Identify and copy all lines of the material where the string "SilkS" is found.

▼

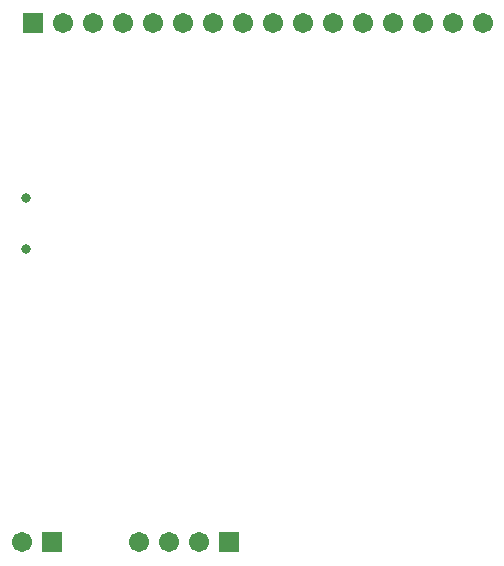
<source format=gbs>
G04*
G04 #@! TF.GenerationSoftware,Altium Limited,Altium Designer,19.0.6 (157)*
G04*
G04 Layer_Color=16711935*
%FSLAX24Y24*%
%MOIN*%
G70*
G01*
G75*
%ADD34C,0.0671*%
%ADD35R,0.0671X0.0671*%
%ADD36C,0.0316*%
D34*
X24600Y26834D02*
D03*
X30500D02*
D03*
X29500D02*
D03*
X28500D02*
D03*
X28950Y44150D02*
D03*
X29950D02*
D03*
X27950D02*
D03*
X31950D02*
D03*
X32950D02*
D03*
X30950D02*
D03*
X26950D02*
D03*
X25950D02*
D03*
X33950D02*
D03*
X34950D02*
D03*
X36950D02*
D03*
X35950D02*
D03*
X37950D02*
D03*
X38950D02*
D03*
X39950D02*
D03*
D35*
X25600Y26834D02*
D03*
X31500D02*
D03*
X24950Y44150D02*
D03*
D36*
X24729Y38331D02*
D03*
Y36599D02*
D03*
M02*

</source>
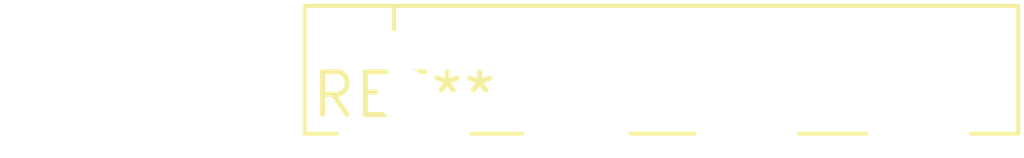
<source format=kicad_pcb>
(kicad_pcb (version 20240108) (generator pcbnew)

  (general
    (thickness 1.6)
  )

  (paper "A4")
  (layers
    (0 "F.Cu" signal)
    (31 "B.Cu" signal)
    (32 "B.Adhes" user "B.Adhesive")
    (33 "F.Adhes" user "F.Adhesive")
    (34 "B.Paste" user)
    (35 "F.Paste" user)
    (36 "B.SilkS" user "B.Silkscreen")
    (37 "F.SilkS" user "F.Silkscreen")
    (38 "B.Mask" user)
    (39 "F.Mask" user)
    (40 "Dwgs.User" user "User.Drawings")
    (41 "Cmts.User" user "User.Comments")
    (42 "Eco1.User" user "User.Eco1")
    (43 "Eco2.User" user "User.Eco2")
    (44 "Edge.Cuts" user)
    (45 "Margin" user)
    (46 "B.CrtYd" user "B.Courtyard")
    (47 "F.CrtYd" user "F.Courtyard")
    (48 "B.Fab" user)
    (49 "F.Fab" user)
    (50 "User.1" user)
    (51 "User.2" user)
    (52 "User.3" user)
    (53 "User.4" user)
    (54 "User.5" user)
    (55 "User.6" user)
    (56 "User.7" user)
    (57 "User.8" user)
    (58 "User.9" user)
  )

  (setup
    (pad_to_mask_clearance 0)
    (pcbplotparams
      (layerselection 0x00010fc_ffffffff)
      (plot_on_all_layers_selection 0x0000000_00000000)
      (disableapertmacros false)
      (usegerberextensions false)
      (usegerberattributes false)
      (usegerberadvancedattributes false)
      (creategerberjobfile false)
      (dashed_line_dash_ratio 12.000000)
      (dashed_line_gap_ratio 3.000000)
      (svgprecision 4)
      (plotframeref false)
      (viasonmask false)
      (mode 1)
      (useauxorigin false)
      (hpglpennumber 1)
      (hpglpenspeed 20)
      (hpglpendiameter 15.000000)
      (dxfpolygonmode false)
      (dxfimperialunits false)
      (dxfusepcbnewfont false)
      (psnegative false)
      (psa4output false)
      (plotreference false)
      (plotvalue false)
      (plotinvisibletext false)
      (sketchpadsonfab false)
      (subtractmaskfromsilk false)
      (outputformat 1)
      (mirror false)
      (drillshape 1)
      (scaleselection 1)
      (outputdirectory "")
    )
  )

  (net 0 "")

  (footprint "Diode_Bridge_Vishay_GBL" (layer "F.Cu") (at 0 0))

)

</source>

▲

EXERCISE ANSWER
    (36 "B.SilkS" user "B.Silkscreen")
    (37 "F.SilkS" user "F.Silkscreen")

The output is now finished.